Mit Zahlen, vor allem mit möglichst einer großen Zahl kann man Politik machen oder zumindest in deren Aufmerksamkeitsradius kommen. Nehmen wir den sowieso hoch sensiblen Bereich der Langzeitpflege. Allen ist klar, dass zum einen der Bedarf (weiter) steigt, für die zunehmende Zahl an pflegebedürftigen Menschen eine entsprechende Versorgung zu ermöglichen. Darüber hinaus wird seit Jahren mantrahaft der Personalmangel in der professionellen Langzeitpflege beklagt, in den Medien finden sich wiederkehrend Skandalisierungen von Missständen vor allem in der stationären Pflege (die sich auch leichter beobachten lässt als das, was im ambulanten oder gar im häuslichen Setting passiert) – und seit einigen Monaten werden wir konfrontiert mit sich überschlagenden Berichten über eine Insolvenzwelle, die über die Einrichtungen und Dienste der Langzeitpflege eingebrochen ist.

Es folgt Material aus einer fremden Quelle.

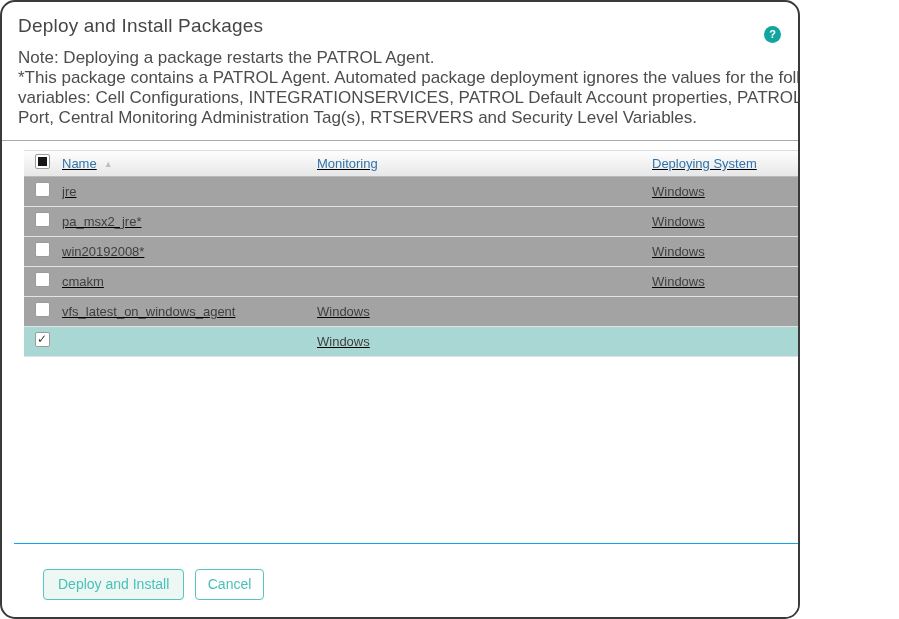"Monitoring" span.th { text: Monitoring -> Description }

Die lokale, regionale und auch die bundesweite Berichterstattung der Medien ist prall gefüllt mit Meldungen über Pflegeheime, die in die Insolvenz gerutscht sind. Und immer wieder liest und hört man von Schließungen sowie dem damit verbundenen (angeblichen) Wegfall von Heimplätzen.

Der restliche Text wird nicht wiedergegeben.